Now Dana looked at him. The trio was back, getting ready to play. The bass player lifted his instrument, holding it against his chest as if it were a woman. She gazed at Sam, saw those warm green eyes.

“Did I hurt you?” she asked, and although a touch of sadness entered, none of the warmth left.

“No. You didn't. Not intentionally.”

“What happened?”

“I went to find you. Gay Head's small—back then, there were just a few houses. I found the lighthouse. . . .”

Dana could see it now, the dark redbrick lighthouse on the sand hill, surrounded by salt hay, its white and red beam shining out. Aquinnah: high ground. She could see the cliffs themselves, brilliantly pigmented clay, rising out of the blue sea. She and Lily had played with Quinn on the beach below, looking up at the red and orange clay stripes, one hundred million years old, imagining they saw fossils of prehistoric whales, dolphins, island deer, wild horses.

“And then I found your house. I knew it had to be yours because there were sails drying on the bushes. . . .”

“Lily and I had brought the
Mermaid
to the island with us.”

“. . . and because you had made a tent to paint in. It was canvas, stretched over cords draped from the tree branches, and inside was a painting. One of your undersea canvases, the first I'd ever seen.”

“I just saw that painting today,” Dana whispered, thinking of her visit to Vickie's gallery.

“A girl who paints in a tent—that's what I thought. It's what I still think,” Sam said. “A tent, a garage. What an artist—you have it inside you.”

“Why didn't you stop to see me?” Dana asked. “After you'd come all that way?”

“I did see you,” Sam said, looking down and away, then back into her eyes. “On the beach.”

“The beach?”

“Zacks Cliffs.”

Dana smiled and wanted to laugh. “The nude beach,” she said.

“Exactly.”

Dana laughed. “Not that any beach Lily and I found ourselves on couldn't be nude.”

“I know. You're artists, free spirits. All those life-drawing classes.”

“If our teachers couldn't find a model, we'd volunteer. We used to laugh and say we weren't very good New Englanders. We'd lost the puritan gene somewhere along the way. I guess that's one reason I took to Europe so fast . . . Lily always loved to visit me there. We'd go to the beach and skinny-dip, and—”
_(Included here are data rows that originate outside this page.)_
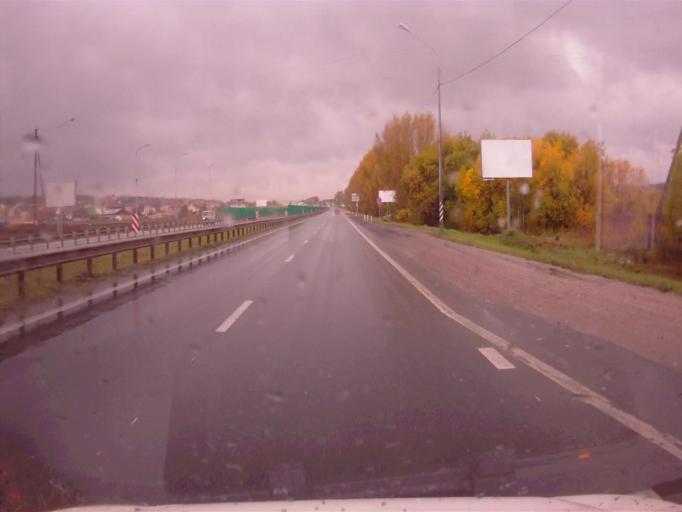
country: RU
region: Chelyabinsk
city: Dolgoderevenskoye
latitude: 55.2776
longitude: 61.3436
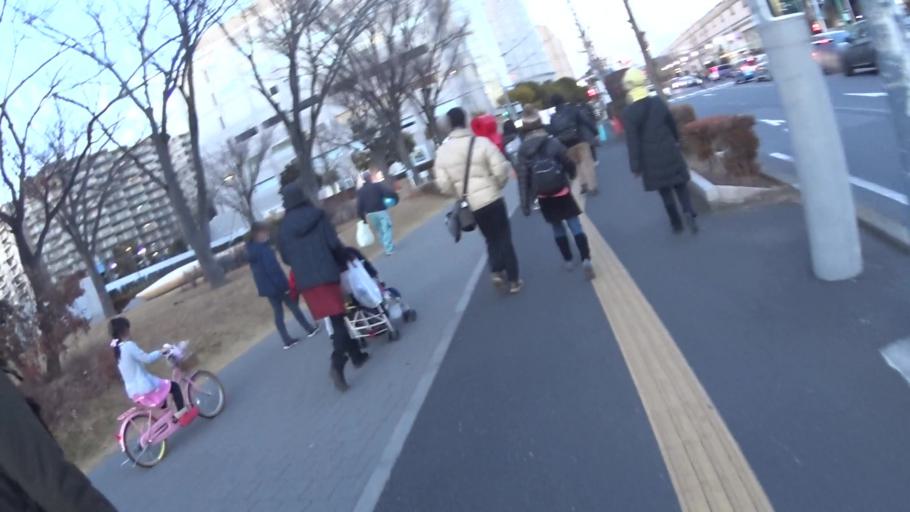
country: JP
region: Tokyo
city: Urayasu
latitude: 35.6472
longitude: 139.9098
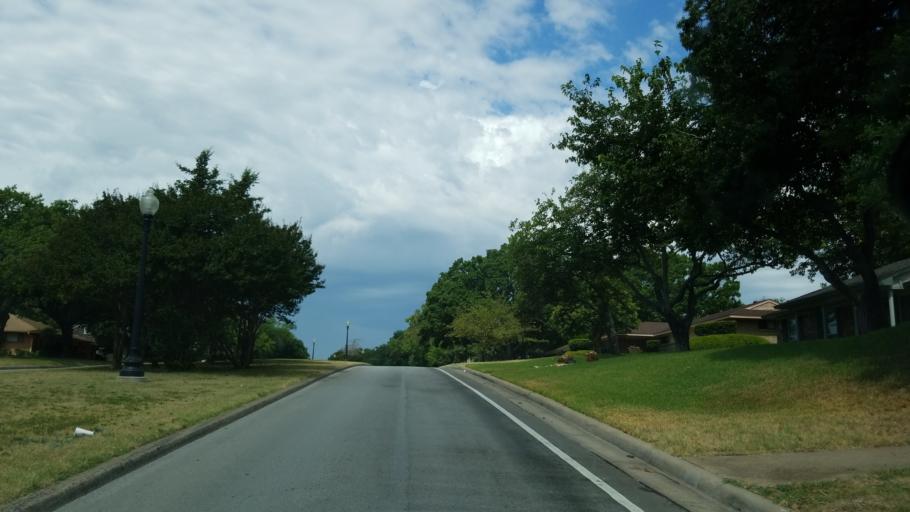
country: US
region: Texas
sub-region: Dallas County
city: Duncanville
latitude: 32.6729
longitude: -96.8422
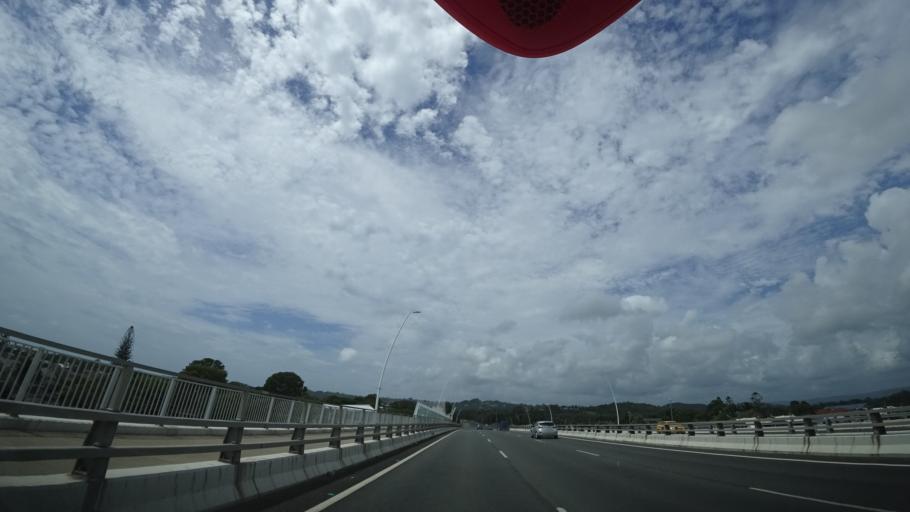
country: AU
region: Queensland
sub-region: Sunshine Coast
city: Buderim
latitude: -26.6418
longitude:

“You weren't with Lily,” Sam said.

“No?”

“When I saw you at the Vineyard, you were with a guy.”

Dana thought back. It was long ago, and she had had many boyfriends since then. Ten years ago, at Gay Head, she had been seeing Christopher Laster. A sculptor from Brooklyn, spending the summer in Menemsha, he had been wildly talented and very romantic—two qualities Dana had been completely drawn to. But they hadn't lasted; she hadn't even wanted them to. As she recalled, they hadn't even made it through the summer.